Mathieu Jung, The Doors L.A. Woman

Éditions Densité


Extrait (p.54-55) 

    Lorsqu’on découvre « The Changeling », on est surpris sinon heurté. D’emblée, dès les premières notes de ce morceau, L.A. Woman se veut différent des albums qui l’ont précédé. L’attaque efficace de la batterie de John Densmore tire brutalement « The Changeling » du silence, tandis qu’un glissando assez agressif effectué au Hammond par Ray Manzarek – semblable à des coups de poignard –, la basse bien marquée de Jerry Scheff ainsi que les beuglements de de Jim Morrison nous emportent dans un espace surprenant, que vient ponctuer une guitare assez surprenante, aux accents funky. Le morceau doit en effet beaucoup à la guitare du « Say It Loud – I’m Black and I’m Proud » de James Brown, comme le reconnaît Robby Krieger. On aperçoit d’ailleurs un exemplaire du Live at the Apollo (1963) posé au sommet d’un des claviers de Manzarek sur une des photos prises par Frank Lisciandro lors de l’enregistrement de L.A. Woman, qui fut en quelque sorte placé sous l’égide de Mister Dynamite. Une autre influence à ce morceau semble être le « Tramp » de Lowell Fulson (1966).

 « Notre œuvre, nos performances sont des tentatives de métamorphose », expliquait un jour Morrison à un journaliste. L.A. Woman peut justement être perçu comme l’album de tous les changements.

DONNÉES À ANALYSER =>
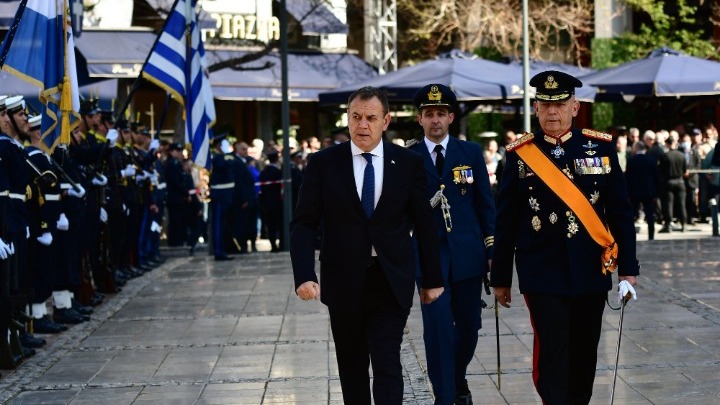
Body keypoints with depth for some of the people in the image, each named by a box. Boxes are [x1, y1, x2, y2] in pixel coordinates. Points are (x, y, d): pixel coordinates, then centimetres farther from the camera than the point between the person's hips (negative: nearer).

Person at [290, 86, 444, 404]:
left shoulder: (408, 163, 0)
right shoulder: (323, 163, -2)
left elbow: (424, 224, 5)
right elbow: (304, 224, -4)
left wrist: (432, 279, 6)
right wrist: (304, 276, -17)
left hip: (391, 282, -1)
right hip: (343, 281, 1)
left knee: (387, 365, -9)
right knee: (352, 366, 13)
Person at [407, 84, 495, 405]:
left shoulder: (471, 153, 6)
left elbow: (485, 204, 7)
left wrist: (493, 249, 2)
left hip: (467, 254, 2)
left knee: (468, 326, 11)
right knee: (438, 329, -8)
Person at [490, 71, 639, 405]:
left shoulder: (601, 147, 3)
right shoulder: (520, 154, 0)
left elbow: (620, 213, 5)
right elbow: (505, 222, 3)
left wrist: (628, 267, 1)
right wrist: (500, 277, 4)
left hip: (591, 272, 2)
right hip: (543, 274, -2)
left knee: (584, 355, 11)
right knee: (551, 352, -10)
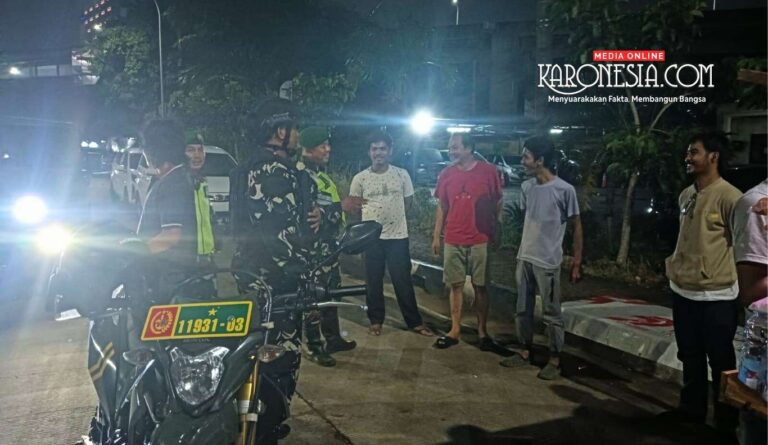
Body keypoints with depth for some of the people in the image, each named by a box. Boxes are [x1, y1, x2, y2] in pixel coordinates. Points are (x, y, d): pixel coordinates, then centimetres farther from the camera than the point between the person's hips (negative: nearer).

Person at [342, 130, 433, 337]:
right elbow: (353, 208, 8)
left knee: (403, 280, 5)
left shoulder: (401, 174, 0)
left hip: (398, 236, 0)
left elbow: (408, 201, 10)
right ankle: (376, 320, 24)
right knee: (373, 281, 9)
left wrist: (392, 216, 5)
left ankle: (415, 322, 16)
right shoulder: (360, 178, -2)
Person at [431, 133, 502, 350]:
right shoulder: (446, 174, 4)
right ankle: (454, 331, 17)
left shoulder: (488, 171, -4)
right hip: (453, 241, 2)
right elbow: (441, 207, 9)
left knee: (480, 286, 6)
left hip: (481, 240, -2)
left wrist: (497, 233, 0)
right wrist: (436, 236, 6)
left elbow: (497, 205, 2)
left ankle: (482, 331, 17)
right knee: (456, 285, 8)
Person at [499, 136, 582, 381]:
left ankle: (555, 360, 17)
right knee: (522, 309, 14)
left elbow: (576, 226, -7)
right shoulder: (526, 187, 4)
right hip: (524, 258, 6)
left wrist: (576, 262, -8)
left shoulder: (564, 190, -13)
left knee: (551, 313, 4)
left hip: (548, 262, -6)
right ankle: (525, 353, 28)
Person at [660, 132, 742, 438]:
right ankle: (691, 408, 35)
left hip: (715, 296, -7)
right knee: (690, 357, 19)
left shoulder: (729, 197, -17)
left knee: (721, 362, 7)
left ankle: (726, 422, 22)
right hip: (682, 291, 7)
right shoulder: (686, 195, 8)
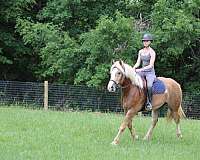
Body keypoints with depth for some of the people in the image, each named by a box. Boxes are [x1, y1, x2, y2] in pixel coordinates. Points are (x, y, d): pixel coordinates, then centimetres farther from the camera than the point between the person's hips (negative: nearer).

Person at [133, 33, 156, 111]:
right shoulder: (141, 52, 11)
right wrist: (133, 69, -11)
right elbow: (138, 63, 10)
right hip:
...
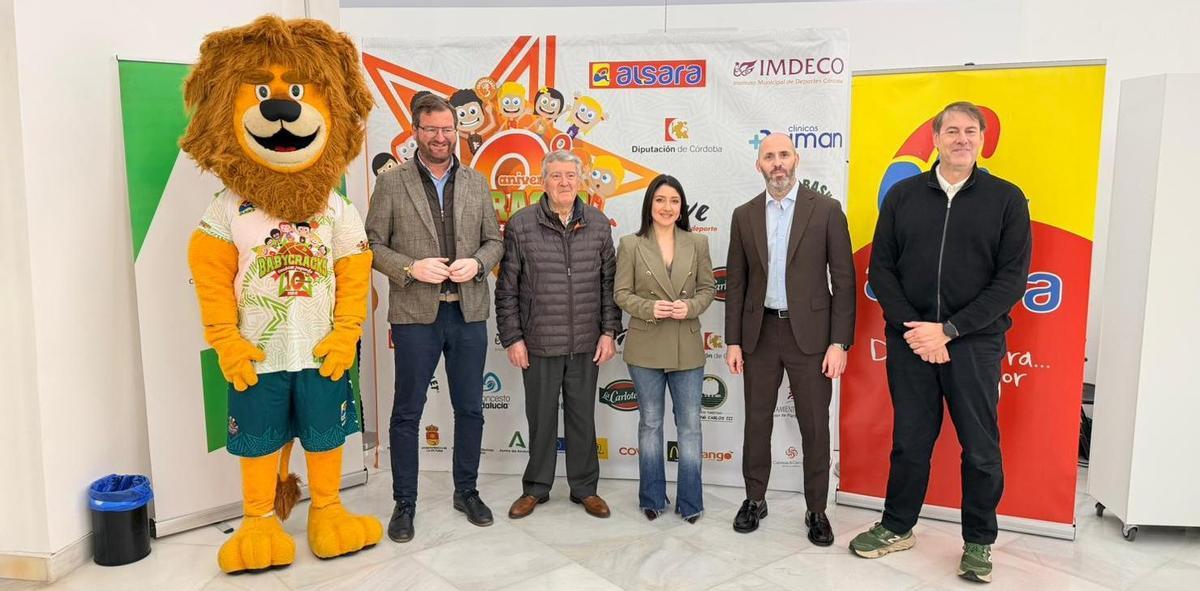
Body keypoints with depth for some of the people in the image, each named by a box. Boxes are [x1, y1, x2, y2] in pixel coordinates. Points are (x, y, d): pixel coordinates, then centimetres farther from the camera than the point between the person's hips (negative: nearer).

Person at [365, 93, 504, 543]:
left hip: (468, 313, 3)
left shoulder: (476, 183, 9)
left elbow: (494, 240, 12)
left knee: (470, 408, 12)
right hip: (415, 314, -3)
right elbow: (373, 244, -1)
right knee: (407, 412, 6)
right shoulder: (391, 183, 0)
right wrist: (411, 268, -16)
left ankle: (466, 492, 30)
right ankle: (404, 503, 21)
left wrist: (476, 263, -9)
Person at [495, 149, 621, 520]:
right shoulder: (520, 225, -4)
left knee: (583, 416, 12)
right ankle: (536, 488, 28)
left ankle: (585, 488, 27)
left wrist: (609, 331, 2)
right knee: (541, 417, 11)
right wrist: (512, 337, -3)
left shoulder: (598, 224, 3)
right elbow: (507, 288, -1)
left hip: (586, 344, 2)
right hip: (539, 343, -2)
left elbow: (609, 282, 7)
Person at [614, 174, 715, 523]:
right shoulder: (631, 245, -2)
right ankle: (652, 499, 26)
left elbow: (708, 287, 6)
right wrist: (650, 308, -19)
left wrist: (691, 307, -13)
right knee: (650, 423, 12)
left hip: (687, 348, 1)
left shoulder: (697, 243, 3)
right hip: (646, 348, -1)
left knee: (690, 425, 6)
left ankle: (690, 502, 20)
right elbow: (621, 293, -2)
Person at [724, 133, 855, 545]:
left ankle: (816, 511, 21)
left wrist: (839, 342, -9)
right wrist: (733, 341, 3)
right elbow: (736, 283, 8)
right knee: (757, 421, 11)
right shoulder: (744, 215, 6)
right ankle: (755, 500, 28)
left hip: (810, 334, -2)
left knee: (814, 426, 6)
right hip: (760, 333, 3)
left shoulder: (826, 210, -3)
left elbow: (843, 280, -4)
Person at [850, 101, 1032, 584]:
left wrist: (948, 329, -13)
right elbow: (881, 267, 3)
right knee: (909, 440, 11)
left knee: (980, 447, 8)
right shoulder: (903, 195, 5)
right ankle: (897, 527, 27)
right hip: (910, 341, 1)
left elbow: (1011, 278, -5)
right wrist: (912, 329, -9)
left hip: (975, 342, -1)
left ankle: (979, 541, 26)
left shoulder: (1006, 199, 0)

ÉNONCÉ =>
D'après l'extrait sur L.A. Woman, à quel morceau de James Brown la guitare de « The Changeling » doit-elle beaucoup ? Répondez en quelques mots, s'il vous plaît.

RÉPONSE =>
À « Say It Loud – I’m Black and I’m Proud ».